Exercise aim
Give the number of lines in the data that contain the word "pages"; no other text is needed.

Listed entries
***

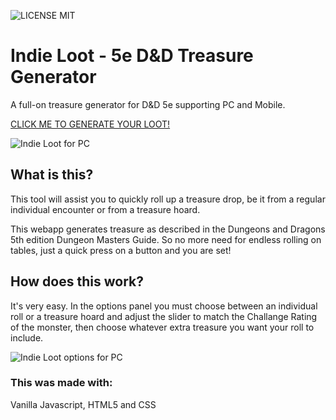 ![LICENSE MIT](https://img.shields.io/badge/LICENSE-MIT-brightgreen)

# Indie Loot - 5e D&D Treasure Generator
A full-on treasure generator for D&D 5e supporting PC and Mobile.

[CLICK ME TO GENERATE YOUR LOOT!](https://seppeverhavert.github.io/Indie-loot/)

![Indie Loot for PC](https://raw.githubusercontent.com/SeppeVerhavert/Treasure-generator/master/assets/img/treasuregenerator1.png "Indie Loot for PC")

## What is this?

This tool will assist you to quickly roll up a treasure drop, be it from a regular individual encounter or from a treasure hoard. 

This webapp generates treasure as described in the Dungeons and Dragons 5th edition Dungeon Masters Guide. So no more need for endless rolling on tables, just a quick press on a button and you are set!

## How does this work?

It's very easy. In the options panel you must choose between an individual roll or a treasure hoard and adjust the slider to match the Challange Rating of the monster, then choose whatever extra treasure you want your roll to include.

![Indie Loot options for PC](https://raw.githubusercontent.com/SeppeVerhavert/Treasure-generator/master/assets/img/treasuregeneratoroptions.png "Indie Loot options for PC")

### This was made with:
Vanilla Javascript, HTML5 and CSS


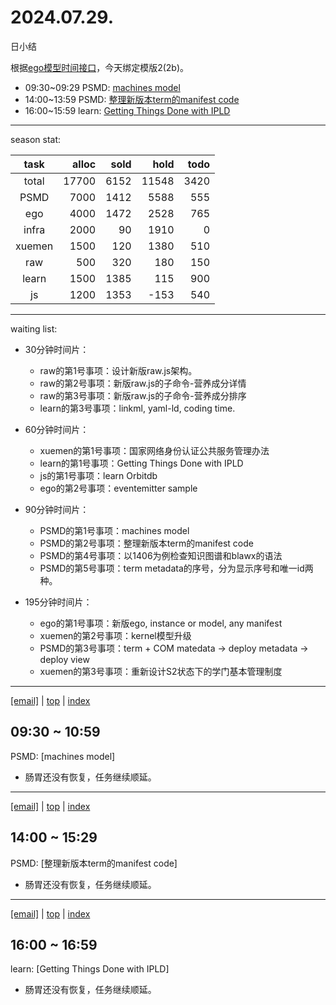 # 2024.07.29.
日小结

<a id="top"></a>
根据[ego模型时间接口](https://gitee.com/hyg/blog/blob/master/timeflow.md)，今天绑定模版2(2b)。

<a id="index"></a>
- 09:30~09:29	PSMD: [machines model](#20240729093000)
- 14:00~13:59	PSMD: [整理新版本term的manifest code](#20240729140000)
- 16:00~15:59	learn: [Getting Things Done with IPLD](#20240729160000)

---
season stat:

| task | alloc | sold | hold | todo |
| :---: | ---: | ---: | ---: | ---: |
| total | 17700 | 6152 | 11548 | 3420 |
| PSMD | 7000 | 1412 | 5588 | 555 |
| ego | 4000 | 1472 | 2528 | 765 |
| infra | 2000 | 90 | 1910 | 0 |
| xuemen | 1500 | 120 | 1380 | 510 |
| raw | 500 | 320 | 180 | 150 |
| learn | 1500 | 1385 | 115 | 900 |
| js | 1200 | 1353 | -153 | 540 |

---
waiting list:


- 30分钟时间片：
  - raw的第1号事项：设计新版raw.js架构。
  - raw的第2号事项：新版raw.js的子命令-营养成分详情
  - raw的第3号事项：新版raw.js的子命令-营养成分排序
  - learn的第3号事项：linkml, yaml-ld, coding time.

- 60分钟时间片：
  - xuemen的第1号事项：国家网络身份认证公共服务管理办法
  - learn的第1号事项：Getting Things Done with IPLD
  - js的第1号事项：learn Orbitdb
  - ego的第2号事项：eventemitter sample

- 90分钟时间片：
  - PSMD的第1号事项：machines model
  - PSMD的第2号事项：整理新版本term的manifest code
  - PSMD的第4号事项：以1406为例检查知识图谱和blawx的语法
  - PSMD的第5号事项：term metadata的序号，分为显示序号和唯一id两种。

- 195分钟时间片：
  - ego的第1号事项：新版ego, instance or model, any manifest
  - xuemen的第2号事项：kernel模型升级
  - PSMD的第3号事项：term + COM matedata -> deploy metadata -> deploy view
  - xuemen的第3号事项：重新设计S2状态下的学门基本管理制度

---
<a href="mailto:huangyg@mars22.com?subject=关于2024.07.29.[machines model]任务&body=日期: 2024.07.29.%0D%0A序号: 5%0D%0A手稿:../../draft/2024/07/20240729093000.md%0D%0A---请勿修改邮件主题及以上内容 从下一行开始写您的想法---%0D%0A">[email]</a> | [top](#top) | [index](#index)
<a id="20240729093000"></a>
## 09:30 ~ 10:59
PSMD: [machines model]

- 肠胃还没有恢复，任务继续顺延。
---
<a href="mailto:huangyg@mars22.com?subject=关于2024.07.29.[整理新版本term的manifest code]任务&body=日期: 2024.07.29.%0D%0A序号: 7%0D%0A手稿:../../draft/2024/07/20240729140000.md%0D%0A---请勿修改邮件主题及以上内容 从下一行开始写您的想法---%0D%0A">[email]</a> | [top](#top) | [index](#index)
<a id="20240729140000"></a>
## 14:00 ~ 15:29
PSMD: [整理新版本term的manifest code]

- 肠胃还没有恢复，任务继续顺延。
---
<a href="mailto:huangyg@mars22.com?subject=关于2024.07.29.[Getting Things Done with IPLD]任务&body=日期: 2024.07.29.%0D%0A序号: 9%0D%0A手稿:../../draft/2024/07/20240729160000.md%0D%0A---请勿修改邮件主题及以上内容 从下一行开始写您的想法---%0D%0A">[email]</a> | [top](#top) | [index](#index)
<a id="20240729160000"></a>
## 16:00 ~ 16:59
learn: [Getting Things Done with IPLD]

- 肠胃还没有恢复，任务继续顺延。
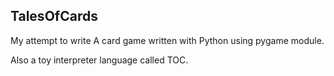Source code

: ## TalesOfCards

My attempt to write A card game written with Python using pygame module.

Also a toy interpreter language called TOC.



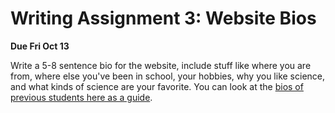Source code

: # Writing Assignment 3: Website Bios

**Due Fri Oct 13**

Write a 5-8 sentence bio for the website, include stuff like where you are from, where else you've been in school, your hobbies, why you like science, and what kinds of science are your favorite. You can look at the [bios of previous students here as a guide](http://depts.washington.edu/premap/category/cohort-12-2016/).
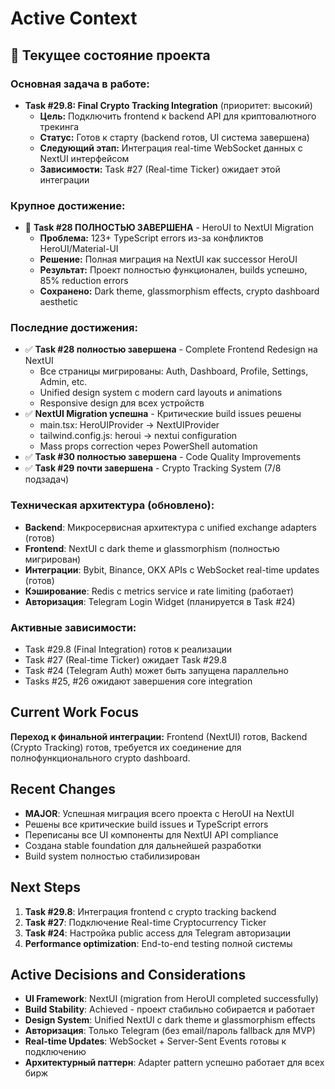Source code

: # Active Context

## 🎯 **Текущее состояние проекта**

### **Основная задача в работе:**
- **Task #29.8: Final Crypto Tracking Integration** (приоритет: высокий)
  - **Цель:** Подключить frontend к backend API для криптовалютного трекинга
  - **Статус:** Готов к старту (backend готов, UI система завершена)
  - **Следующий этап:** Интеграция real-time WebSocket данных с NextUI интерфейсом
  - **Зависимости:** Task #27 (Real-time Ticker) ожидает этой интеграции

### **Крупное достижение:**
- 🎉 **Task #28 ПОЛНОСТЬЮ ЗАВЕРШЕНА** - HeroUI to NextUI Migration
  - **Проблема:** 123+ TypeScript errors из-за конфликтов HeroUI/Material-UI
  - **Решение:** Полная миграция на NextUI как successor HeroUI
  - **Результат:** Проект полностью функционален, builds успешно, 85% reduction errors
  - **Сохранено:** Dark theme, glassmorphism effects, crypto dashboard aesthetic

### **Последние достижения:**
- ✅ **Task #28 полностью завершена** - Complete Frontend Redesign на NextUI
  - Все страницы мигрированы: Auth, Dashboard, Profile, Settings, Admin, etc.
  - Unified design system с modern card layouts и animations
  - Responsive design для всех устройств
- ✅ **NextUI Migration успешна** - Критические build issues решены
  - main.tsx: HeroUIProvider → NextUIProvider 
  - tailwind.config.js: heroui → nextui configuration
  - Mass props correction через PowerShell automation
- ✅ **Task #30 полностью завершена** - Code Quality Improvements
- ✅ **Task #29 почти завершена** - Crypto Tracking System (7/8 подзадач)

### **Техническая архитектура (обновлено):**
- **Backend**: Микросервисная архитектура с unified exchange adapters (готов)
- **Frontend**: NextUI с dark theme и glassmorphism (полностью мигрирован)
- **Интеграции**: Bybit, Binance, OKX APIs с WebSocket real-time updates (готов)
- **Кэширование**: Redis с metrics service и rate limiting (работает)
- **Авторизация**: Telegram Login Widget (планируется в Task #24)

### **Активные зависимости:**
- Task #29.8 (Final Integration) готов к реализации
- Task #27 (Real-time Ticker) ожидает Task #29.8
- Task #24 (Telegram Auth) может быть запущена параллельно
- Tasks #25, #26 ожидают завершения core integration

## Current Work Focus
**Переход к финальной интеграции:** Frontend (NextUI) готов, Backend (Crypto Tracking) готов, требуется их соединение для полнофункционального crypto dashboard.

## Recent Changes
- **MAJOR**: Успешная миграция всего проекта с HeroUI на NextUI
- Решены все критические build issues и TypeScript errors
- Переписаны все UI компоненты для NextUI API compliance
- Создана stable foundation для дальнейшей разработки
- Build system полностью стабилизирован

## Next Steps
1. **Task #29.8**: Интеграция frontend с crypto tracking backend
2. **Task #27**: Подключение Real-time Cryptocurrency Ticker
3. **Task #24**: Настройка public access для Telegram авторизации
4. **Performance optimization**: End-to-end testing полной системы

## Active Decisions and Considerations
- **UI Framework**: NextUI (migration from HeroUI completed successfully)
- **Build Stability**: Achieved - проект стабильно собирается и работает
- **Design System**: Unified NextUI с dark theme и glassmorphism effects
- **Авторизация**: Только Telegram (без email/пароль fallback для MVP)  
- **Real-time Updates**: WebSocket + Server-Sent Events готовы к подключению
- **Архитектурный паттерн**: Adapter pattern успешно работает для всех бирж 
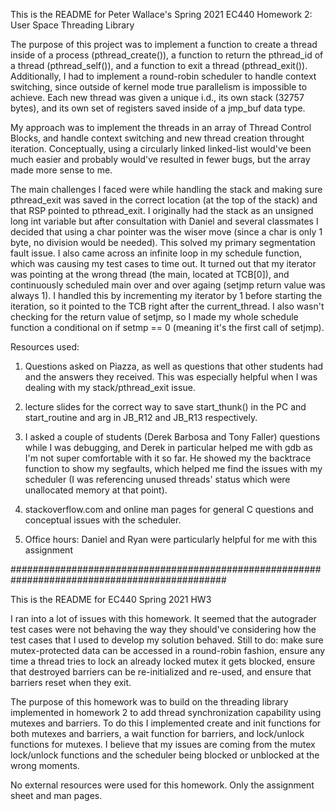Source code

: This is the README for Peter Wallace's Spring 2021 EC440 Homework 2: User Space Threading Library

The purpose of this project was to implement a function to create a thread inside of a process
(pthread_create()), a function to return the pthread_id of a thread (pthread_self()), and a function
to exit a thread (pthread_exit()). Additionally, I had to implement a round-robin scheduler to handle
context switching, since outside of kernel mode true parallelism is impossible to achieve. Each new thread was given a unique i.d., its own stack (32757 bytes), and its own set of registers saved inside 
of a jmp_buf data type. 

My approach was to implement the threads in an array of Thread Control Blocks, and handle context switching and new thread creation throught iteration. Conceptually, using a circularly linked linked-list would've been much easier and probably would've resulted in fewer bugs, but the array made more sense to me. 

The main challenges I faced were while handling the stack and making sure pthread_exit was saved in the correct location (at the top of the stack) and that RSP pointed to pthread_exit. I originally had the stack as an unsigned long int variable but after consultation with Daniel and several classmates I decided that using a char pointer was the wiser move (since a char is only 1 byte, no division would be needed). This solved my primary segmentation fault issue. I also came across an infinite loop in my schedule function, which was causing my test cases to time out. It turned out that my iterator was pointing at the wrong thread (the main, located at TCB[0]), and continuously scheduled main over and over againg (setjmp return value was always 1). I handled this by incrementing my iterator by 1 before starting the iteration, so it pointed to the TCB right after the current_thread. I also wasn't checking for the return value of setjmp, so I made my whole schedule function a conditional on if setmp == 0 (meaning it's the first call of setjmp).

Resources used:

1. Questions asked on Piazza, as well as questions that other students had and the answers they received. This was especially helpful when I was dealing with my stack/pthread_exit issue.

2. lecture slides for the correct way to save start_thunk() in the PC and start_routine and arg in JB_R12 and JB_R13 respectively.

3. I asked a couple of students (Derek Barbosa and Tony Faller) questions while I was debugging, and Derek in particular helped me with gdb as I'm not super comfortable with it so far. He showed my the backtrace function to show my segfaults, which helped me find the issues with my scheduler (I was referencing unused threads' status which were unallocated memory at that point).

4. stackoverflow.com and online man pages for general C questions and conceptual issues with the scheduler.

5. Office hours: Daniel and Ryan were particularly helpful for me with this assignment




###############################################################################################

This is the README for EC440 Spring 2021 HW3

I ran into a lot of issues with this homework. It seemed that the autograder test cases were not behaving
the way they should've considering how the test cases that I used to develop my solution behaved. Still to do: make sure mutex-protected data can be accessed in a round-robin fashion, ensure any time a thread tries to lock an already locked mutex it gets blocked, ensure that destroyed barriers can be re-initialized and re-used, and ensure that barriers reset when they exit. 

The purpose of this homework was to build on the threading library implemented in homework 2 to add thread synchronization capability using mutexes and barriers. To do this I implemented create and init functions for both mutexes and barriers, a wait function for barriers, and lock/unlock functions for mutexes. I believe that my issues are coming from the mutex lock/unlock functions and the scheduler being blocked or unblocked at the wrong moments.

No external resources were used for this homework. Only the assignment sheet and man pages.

***

Answer to this task
2